The economy continues to spiral downward, as both our citizens and the nations of the world await economic remedies that have a strong chance of success. As the government unfolds its “solutions,” the crisis described as the “perfect economic storm” will neither simply go away, nor will it transcend the long shadow of partisan politics. While both the “left” and the “right” have elements of economic wisdom within their agendas, neither has the ability to see the ultimate reality: debt-based, consumption-driven, rights-entitling Keynesian economics is on the verge of either collapse or massive adjustments.

In either case, it is a time of historic opportunity. A door is now open for the injection of biblically-based economic principles to engage the drama and the global dialog which is straining to discover sustainable economic growth, stability, and social justice.
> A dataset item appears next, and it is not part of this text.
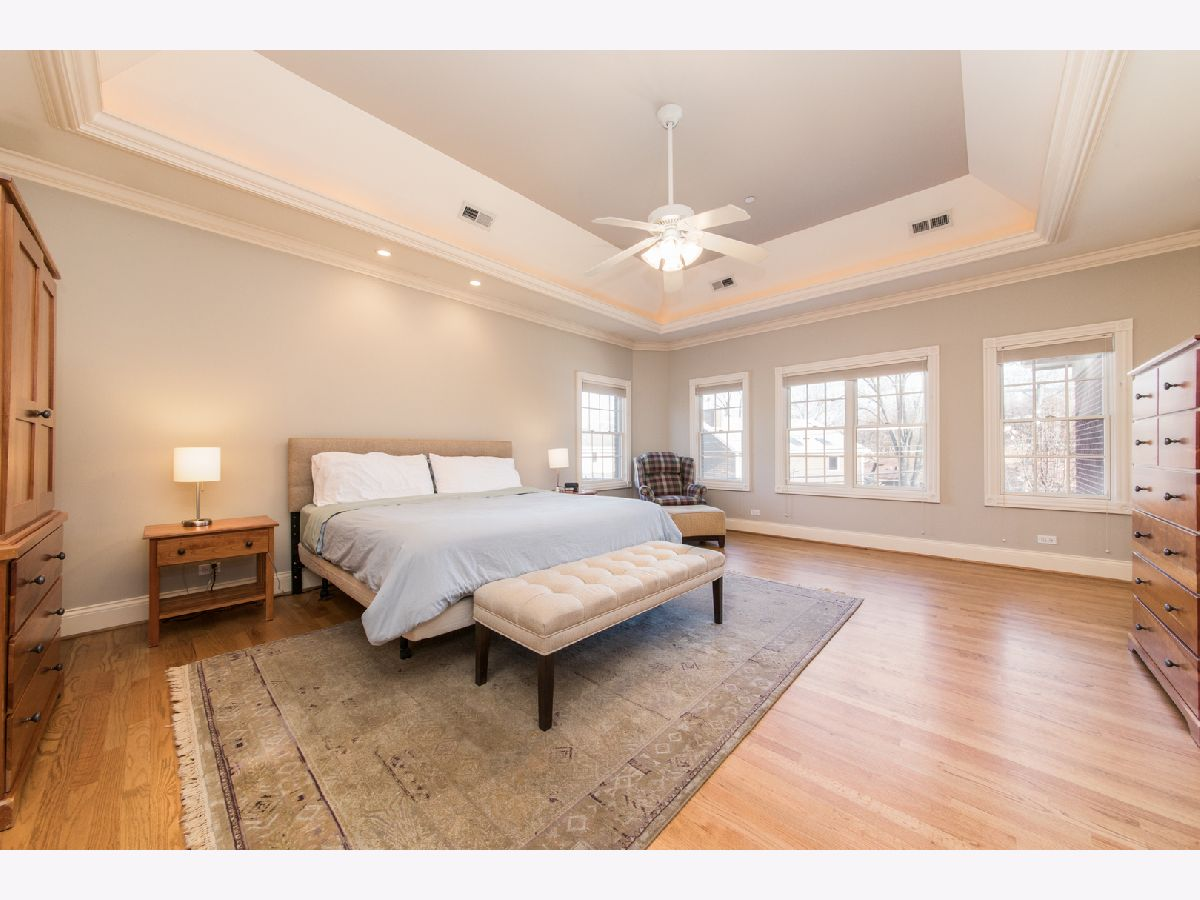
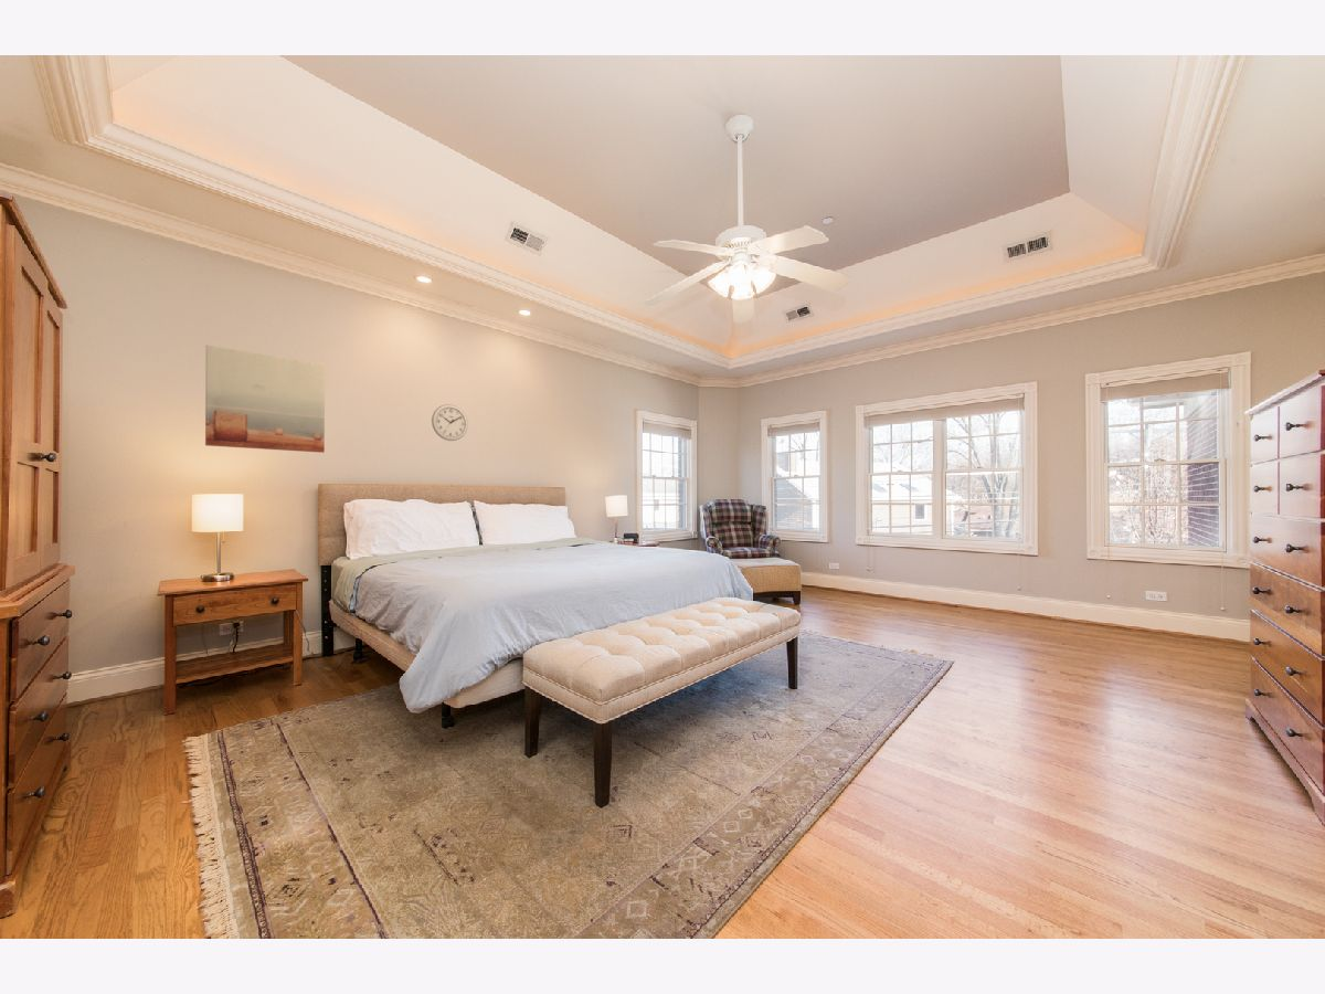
+ wall art [204,343,326,454]
+ wall clock [431,403,469,442]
Can free market-economics deliver such a system? How do we begin to unravel the current economic “freeze” of both capital and confidence? What follows is an attempt to summarily answer these two questions from the perspective of a political-economist committed to the scripture’s view of these issues. Those answers must come to some degree from “outside” the current political system for the current crisis once again reaffirms Einstein’s observation that, “the level of thinking that created the problem is insufficient to resolve it.”

What is clear is the pressing need for an alternative economic system “for the common good.” From a “fifty thousand foot-level,” I will attempt to explain how a biblical view of economic principles and dynamics allows us to see from another perspective the current financial crisis. For many years I have passionately pursued political-economics and its relationship to the scripture. The subject itself is complex and requires a studied background in the secular disciplines surrounding both economic theory and political philosophy. It also requires an ability to contrast them with the biblical principles which speak to the same sets of ideas. However, simply stated, both the successes and failures experienced by Western culture politically and economically are easily traceable to their historical application, or disregard, of the biblical concepts undergirding both economic and political social structures.

What follows is a measured attempt to overview the current financial crisis without dropping down deeply into the “gears” of what will be required to both legislatively and politically fix the current crisis. Make no mistake; this crisis is systemic, possibly catastrophic. It harkens back to the 1930’s and the social-spiritual tragedy of the absence of biblically-trained and effective economists present then to refute the economic theories of John Maynard Keynes. His creation of the current debt-based economic system has finally reached its inevitable “crash,” which was widely predicted years ago. Ideas surely have consequences and that is….  the bottom line.